As the “Before” trilogy and especially “Boyhood” have shown us, Richard Linklater likes to live with his movies for a very long time. But here's a slightly different example of his dedication, and one that blurs that art-life boundary in rather a touching way: Linklater is due quite literally to live with the subject of his 2011 comedy “Bernie.”
“Bernie,” you may recall, told the true story of Bernhardt Tiede, a mild-mannered mortician from Carthage, Texas, who murdered his wealthy 81-year-old companion and benefactor, Marjorie Nugent, in 1996. After storing her body in a deep freeze for nine months, he confessed to police, claiming he had acted in response to her extreme emotional abuse; he was sentenced to life imprisonment. The story was minor tabloid fodder until Linklater's film, which starred Jack Black (in a Golden Globe-nominated performance) as Tiede and Shirley MacLaine as Nugent, gave it greater prominence.
Now, nearly 17 years after his conviction, the 55-year-old Tiede will be released on bond, after new evidence concerning his childhood history of sexual abuse was taken into account.
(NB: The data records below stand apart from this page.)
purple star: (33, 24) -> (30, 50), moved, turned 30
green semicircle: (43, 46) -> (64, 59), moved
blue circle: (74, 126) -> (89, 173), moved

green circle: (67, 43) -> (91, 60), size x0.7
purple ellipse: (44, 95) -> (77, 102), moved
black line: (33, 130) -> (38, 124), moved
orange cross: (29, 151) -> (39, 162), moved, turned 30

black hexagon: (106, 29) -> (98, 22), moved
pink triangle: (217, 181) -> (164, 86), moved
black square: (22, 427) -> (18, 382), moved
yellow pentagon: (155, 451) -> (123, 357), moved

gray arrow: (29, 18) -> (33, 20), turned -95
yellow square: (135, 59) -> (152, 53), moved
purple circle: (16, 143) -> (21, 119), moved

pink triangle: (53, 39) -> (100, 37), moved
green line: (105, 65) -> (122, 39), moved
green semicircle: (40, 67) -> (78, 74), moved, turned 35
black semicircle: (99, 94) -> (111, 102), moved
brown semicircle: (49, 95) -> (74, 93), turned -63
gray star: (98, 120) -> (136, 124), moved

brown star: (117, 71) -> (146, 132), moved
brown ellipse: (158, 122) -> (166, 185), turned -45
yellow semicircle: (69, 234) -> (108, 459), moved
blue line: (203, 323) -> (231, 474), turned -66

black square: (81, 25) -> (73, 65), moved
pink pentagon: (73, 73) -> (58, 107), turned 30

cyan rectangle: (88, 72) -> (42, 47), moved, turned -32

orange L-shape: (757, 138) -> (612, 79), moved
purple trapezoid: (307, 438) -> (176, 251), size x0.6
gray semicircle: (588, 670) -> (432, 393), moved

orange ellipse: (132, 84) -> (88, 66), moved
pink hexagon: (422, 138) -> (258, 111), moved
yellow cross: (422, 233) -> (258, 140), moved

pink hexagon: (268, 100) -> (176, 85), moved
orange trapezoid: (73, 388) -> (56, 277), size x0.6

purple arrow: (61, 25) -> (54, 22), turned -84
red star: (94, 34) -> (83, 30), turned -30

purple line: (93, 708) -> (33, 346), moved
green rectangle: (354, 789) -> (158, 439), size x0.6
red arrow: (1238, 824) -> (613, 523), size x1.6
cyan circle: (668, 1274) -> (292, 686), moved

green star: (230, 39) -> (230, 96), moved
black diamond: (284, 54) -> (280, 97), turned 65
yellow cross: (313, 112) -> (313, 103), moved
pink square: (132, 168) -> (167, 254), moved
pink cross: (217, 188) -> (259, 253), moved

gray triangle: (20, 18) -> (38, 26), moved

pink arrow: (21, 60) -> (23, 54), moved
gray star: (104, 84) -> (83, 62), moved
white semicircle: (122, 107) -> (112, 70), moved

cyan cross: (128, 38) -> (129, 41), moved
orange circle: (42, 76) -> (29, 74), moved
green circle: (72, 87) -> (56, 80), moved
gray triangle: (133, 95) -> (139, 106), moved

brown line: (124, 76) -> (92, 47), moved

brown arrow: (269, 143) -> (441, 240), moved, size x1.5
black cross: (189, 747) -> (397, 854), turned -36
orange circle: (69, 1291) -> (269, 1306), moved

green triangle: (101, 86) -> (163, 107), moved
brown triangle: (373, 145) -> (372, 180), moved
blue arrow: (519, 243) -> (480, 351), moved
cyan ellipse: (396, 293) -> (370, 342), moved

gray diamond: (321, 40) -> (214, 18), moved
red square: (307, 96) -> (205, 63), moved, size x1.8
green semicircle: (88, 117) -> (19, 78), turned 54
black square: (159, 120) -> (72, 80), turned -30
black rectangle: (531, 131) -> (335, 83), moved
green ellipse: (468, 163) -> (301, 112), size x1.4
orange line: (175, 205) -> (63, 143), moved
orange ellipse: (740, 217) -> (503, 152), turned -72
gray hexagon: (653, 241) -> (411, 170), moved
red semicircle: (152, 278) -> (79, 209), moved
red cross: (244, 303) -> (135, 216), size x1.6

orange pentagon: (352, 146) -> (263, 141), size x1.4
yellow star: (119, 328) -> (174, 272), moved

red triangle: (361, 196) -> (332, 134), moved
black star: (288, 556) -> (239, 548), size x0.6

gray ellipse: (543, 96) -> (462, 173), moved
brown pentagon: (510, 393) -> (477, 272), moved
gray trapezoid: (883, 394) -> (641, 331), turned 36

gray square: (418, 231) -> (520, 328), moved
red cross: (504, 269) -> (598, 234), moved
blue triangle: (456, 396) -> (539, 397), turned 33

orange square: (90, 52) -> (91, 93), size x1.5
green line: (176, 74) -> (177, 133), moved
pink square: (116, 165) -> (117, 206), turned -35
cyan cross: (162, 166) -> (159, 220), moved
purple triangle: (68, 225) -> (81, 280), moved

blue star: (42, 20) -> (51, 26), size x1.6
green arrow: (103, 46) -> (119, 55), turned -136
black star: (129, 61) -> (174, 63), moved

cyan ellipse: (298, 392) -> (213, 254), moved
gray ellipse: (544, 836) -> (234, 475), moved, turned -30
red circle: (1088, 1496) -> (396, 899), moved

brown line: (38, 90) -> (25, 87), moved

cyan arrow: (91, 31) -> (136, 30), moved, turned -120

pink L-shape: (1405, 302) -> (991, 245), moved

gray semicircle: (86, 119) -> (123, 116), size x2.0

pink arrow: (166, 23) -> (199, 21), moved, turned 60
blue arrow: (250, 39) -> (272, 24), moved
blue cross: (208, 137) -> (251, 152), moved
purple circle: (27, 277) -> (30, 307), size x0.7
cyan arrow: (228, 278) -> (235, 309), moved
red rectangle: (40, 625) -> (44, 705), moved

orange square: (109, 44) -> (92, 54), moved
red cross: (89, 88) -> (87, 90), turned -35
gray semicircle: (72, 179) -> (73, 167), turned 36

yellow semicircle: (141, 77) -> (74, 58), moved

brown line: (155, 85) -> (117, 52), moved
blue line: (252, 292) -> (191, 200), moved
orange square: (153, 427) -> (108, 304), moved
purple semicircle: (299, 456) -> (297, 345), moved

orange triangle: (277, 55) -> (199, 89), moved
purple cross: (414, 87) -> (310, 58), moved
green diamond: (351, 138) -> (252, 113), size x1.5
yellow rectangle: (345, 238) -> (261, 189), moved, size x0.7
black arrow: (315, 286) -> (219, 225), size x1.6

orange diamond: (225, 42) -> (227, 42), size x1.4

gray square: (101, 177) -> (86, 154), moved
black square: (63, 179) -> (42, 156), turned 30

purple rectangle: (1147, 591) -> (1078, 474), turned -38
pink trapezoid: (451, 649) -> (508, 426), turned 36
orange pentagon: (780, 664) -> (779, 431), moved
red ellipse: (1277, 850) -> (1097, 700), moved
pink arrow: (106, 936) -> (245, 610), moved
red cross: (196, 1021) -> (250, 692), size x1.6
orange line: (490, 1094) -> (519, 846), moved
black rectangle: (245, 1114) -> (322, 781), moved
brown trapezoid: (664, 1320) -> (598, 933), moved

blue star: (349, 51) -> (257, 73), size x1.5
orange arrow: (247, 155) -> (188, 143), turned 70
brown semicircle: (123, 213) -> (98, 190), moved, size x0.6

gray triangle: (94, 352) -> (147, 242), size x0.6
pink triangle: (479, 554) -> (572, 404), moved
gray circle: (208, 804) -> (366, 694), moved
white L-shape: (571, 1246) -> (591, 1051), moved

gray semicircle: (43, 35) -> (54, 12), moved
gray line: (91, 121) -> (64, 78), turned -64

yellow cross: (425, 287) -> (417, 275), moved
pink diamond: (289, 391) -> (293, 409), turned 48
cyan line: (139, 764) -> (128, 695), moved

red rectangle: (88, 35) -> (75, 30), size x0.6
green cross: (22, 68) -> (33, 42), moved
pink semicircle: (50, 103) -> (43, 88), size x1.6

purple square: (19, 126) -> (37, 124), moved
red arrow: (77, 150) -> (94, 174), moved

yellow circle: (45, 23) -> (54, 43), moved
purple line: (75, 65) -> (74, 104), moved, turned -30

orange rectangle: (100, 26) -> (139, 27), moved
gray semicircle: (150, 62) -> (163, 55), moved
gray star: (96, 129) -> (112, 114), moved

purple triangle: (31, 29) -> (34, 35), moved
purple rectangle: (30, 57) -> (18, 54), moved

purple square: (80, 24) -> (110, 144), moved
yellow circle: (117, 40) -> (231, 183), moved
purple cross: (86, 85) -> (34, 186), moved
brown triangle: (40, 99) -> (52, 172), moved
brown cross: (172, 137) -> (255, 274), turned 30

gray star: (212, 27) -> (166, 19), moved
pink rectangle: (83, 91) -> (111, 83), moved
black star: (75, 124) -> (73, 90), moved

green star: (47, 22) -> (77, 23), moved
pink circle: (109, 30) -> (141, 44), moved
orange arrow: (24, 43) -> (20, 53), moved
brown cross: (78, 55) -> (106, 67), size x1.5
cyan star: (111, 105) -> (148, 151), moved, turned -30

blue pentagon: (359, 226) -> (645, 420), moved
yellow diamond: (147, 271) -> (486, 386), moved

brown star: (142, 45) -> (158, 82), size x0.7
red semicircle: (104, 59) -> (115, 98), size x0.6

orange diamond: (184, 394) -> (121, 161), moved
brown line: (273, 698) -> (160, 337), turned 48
Among the conditions of his release, however, is that he must live on the Austin property of Linklater himself, who has become Tiede's sponsor of sorts since bringing his life story to the screen.
Linklater, who has known Tiede for the past four years, told Judge Diane DeVasto, “I was very impressed in prison how the other inmates looked up to him. He seemed to be a very positive force in a negative environment … Myself and others are determined to help him in any way we can.”
Other conditions of Tiede's release are that he receive psychological counselling for his sexual abuse, hold down a job as a legal clerk for his defence lawyer Jodi Cole and not speak to the media — so Linklater's unapologetically exaggerated film is about the only side of his story we're going to hear for a while. Unflatteringly depicted in the film Matthew McConaughey was district attorney Danny Buck Davidson, who confesses to mixed feelings about the news, and admits that revelations about Tiede's childhood changed his mind about the appropriate punishment: “It's a tragedy all round… there are no winners.”
What role did Linklater's film play in this reversal of fortune? Hard to put an exact name to it, but it was after the film's release that new lawyers took on his case; the film arguably treats Tiede as a figure of fun to some extent, but was also a sympathetic portrait. A filmmaker takes on a certain responsibility with a biopic, particularly one of a living figure, for defining the subject in the popular imagination. I maintain some reservations about “Bernie” as a film, but it's gratifying to see Linklater taking his duty of care to his subject so seriously — and so literally.